Study text:
A mechanical detector tells the mower when it hits a solid object, such as a tree, rock, or your dog. After making contact, the machine backs up, turns as much as 180 degrees, then begins again in another direction. Engineers designed the mower to cut a 3,800-sq.-ft lawn every three days, depending on weather conditions.

The mower's shell and solar panels are a carbon-fiber composite designed for toughness and strength. Two wheel motors and a gearbox power a large drive wheel, which gives the mower a high degree of accessibility to uneven surfaces and clearance of foreign objects. The quiet, emission-free cutting machine has a continuously variable cutting height of 1.17 to 3.7 inches. When the unit contacts an area of longer grass, it automatically switches to a systematic pattern. Once finished, it returns to random movement.

The mower, developed at Husqvarna's world headquarters in Sweden, is currently available on a limited basis in Europe.

Website Exclusive -- Coming out this year

Although some of the devices in this article may be a few years away, there are some innovative items available soon in a store near you.

Extracted information:

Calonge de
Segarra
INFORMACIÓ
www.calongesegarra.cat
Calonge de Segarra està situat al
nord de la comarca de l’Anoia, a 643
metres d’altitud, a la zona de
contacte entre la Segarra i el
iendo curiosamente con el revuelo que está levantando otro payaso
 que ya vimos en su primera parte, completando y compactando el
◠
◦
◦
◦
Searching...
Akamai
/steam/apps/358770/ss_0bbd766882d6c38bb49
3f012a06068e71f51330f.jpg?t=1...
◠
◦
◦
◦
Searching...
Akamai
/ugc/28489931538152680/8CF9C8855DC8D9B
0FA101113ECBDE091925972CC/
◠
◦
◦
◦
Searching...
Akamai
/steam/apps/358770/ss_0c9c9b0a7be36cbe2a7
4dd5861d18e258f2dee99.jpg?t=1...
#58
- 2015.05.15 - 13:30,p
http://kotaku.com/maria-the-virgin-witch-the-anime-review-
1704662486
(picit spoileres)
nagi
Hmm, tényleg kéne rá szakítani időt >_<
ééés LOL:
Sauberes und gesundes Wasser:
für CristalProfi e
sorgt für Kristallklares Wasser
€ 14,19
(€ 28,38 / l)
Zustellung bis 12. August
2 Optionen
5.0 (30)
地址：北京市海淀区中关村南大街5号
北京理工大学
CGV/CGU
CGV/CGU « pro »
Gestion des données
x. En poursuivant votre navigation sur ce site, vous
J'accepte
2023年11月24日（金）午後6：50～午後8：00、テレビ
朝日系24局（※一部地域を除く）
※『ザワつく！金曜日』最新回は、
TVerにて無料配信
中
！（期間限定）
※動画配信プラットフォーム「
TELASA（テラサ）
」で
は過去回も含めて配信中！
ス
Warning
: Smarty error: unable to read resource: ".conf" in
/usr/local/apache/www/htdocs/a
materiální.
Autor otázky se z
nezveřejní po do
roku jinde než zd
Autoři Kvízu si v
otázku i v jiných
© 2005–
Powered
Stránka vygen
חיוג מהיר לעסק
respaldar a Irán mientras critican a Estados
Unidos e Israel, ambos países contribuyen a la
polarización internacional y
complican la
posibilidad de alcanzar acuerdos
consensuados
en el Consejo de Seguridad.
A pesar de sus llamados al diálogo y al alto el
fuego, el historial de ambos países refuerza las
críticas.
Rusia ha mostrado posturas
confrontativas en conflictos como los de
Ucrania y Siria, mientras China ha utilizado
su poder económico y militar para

Questions:
1. In the lawn mower text, what range of cutting heights does the mower offer?
2. Pick up the lawn mower text after its last sentence and keep writing.

Answers by item number:
1. A continuously variable cutting height of 1.17 to 3.7 inches.

2.
Philips Electronics has a satellite TV receiver that incorporates technology invented by TiVo. TiVo's Personal Television Service learns what kind of shows you like to watch and automatically records them. TiVo (check out their website at http://www.tivo.com) will be offering a receiver and service this month.

Replay Networks (at www.replaytv.com) is releasing a similar device within a few weeks that allows you create your own "channels" with your favorite shows. Both of these devices allow you to use your television like a VCR and pause the show when you have to answer the phone.

Hewlett-Packard is introducing a handheld scanner, the CapShare, that lets you store information and images by just swiping a scanner over the page. Send the info via infrared to your printer, PC or personal digital assistant.